The Federal Government has confirmed that more than 5.5 million Nigerian households are now actively receiving cash transfers under its expanding national social protection programme, marking one of the largest coordinated financial-support interventions ever recorded in the country. The announcement highlights the scale of current economic hardship and the administration’s intensified efforts to cushion vulnerable citizens amid rising inflation, high food prices, and increasingly unstable livelihoods.
According to the Ministry of Humanitarian Affairs and Poverty Reduction, the new figure reflects months of verification, digital onboarding, and expansion of the National Social Register, which now contains close to 20 million vulnerable households across all 36 states and the FCT. When household sizes are taken into account, the number of direct beneficiaries already exceeds 30 million Nigerians, making the current social protection intervention both unprecedented and essential during this period of economic strain.
Government officials explained that the payments are issued under several interconnected schemes, with the Conditional Cash Transfer (CCT) being the most prominent. Through this scheme, each approved household receives a total of ₦75,000, paid in three phases of ₦25,000 each. This is part of the government’s redesign of relief programmes, shifting from physical cash handling to digital transfers delivered straight into verified beneficiary bank accounts or mobile wallets. Officials reiterated that this new process is intended to cut out middlemen, reduce fraud, and ensure transparency.

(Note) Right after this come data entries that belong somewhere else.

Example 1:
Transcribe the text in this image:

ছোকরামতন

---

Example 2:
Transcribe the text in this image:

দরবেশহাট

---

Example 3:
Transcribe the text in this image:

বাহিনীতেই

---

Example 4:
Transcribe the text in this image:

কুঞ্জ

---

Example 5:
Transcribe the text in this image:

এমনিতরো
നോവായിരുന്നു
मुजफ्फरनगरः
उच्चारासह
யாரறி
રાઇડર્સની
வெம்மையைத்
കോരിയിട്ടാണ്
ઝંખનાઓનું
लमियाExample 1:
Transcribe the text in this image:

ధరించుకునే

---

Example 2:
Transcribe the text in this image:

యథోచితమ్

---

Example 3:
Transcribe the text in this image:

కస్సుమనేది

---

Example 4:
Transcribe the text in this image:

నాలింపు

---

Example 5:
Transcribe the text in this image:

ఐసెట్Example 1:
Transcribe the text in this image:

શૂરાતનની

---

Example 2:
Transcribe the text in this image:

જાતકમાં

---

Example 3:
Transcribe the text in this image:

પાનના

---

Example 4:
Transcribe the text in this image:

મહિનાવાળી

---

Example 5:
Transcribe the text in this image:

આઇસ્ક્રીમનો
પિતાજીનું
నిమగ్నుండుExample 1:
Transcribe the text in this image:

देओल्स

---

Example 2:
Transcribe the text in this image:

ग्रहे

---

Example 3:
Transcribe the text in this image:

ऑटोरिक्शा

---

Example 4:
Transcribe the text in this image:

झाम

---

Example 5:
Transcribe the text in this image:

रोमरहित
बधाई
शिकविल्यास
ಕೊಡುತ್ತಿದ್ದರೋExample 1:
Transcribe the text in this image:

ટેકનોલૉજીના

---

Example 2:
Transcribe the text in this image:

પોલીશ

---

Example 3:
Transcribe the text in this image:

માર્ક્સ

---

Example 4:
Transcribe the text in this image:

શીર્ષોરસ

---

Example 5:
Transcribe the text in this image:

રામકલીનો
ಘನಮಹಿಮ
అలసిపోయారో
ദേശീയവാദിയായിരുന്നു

To further strengthen verification, the government now requires beneficiaries to be authenticated using their National Identification Number (NIN) or Bank Verification Number (BVN). Authorities noted that this has sharply reduced the chances of duplicate entries, unqualified beneficiaries, or ghost names appearing on payment lists. The ministry insisted that the new system is cleaner, more accountable, and better aligned with global best practices for social welfare distribution.
In announcing the latest figures, the government also disclosed that more than ₦330 billion has already been disbursed through cash-transfer components of the national social safety-net programme. This amount covers payments made across multiple phases and includes households supported through the Rapid Response Register (RRR), the Government Enterprise and Empowerment Programme (GEEP), and targeted grants to vulnerable groups. Additional programmes such as the National Home-Grown School Feeding Initiative and N-Power continue to operate under the broader social-protection structure, providing additional relief layers for households facing multidimensional poverty.
Despite the scale of the intervention, a number of structural concerns remain. One of the most debated issues is the selection criteria used to determine which households receive immediate support. With nearly 20 million households on the National Social Register and just 5.5 million currently benefitting, many Nigerians question how prioritization decisions are made and what factors influence eligibility. The government has stated that the process considers poverty levels, vulnerability indicators, special-needs categories, and geographic distribution, but the full methodology has not been publicly detailed.
Another major point of public concern relates to sustainability. Nigeria continues to grapple with revenue pressures, rising debt, and high inflation. Critics argue that while the cash transfers provide temporary relief, the government must make clear how it plans to sustain payments and whether funding has been secured for long-term continuity. Economists also warn that cash transfers alone cannot address the root causes of poverty unless paired with employment creation, agricultural support, education improvements, and economic structural reforms.
Government officials, however, maintain that strengthening the national safety-net system is not a standalone solution but a foundational component of broader poverty-reduction reforms. They emphasised that Nigeria is moving toward a shock-responsive social-protection framework capable of adjusting to emergencies such as economic downturns, conflicts, natural disasters, and climate-related crises. The ministry also confirmed that it is currently updating the National Social Protection Policy and deepening partnerships with international development organisations to enhance data quality, beneficiary targeting, monitoring, and evaluation processes.